The ancient rock substratum is overlain by sedimentary and volcanic
rock formations. Because ground cover is sparse, only about 11 percent
of the land in South Africa is arable. More than 20 percent of the
land is too arid or the soil is too poor for any agricultural activity
without irrigation; roughly 66 percent is suitable only for livestock
grazing. Even the thin soil cover has been severely eroded, especially
in the country's most overpopulated and impoverished rural areas.
The relatively poor land conceals enormous wealth in minerals, however,
including gold, diamonds, copper, platinum, asbestos, and coal.
Geographic Regions
Like much of the African continent, South Africa's landscape is
dominated by a high plateau in the interior, surrounded by a narrow
strip of coastal lowlands. Unlike most of Africa, however, the perimeter
of South Africa's inland plateau rises abruptly to form a series
of mountain ranges before dropping to sea level. These mountains,
known as the Great Escarpment, vary between 2,000 meters and 3,300
meters in elevation. The coastline is fairly regular and has few
natural harbors. Each of the dominant land features--the inland
plateau, the encircling mountain ranges, and the coastal lowlands--exhibits
a wide range of variation in topography and in natural resources
.

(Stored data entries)
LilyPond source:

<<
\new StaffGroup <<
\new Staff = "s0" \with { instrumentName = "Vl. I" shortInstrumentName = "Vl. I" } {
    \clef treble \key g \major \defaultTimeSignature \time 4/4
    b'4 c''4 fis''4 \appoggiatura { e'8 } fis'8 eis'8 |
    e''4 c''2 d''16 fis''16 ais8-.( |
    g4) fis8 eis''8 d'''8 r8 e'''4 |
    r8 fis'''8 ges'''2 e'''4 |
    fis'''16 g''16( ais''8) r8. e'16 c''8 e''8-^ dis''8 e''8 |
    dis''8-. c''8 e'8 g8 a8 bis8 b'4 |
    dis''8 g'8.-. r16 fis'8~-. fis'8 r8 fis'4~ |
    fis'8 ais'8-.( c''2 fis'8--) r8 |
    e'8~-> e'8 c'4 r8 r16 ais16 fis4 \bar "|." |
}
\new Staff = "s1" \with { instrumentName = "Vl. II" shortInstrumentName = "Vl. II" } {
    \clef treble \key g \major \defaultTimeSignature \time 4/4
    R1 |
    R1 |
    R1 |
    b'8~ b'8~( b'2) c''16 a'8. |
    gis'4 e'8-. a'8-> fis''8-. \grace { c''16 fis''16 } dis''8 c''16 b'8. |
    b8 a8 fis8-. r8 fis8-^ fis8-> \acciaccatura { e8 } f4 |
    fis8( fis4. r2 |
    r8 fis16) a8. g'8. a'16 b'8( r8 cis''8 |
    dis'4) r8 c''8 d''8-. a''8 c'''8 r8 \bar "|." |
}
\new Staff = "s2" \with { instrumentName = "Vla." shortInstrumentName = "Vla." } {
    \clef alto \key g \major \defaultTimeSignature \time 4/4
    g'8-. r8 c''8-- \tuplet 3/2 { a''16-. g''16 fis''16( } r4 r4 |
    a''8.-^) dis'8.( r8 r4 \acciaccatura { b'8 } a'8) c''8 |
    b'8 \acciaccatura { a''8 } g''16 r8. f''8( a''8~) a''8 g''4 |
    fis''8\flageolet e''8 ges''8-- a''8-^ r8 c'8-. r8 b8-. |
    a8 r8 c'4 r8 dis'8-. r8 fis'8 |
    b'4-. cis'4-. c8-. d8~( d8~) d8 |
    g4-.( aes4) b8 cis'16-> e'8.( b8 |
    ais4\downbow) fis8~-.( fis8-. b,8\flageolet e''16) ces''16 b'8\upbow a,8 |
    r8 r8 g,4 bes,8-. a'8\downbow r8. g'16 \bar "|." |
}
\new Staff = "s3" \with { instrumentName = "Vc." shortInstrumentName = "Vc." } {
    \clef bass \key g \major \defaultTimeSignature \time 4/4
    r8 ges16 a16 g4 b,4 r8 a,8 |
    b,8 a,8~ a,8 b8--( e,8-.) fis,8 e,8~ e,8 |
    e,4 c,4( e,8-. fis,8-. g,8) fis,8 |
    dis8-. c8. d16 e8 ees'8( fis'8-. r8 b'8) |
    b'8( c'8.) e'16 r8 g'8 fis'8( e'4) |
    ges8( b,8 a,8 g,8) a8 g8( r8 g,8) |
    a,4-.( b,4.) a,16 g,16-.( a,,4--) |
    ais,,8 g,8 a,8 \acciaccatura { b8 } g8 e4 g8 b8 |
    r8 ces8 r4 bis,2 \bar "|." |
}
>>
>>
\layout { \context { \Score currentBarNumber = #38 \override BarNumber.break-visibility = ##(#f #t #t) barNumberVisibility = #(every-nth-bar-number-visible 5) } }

__Brief__
Answer these questions using the South Africa passage:
1. About what percentage of the land in South Africa is arable?
2. What name is given to the mountains that form at the perimeter of the inland plateau?
3. Between what elevations do those mountains vary?
You can ignore the items for this exercise.

__Exercise answer__
1. About 11 percent
2. The Great Escarpment
3. Between 2,000 meters and 3,300 meters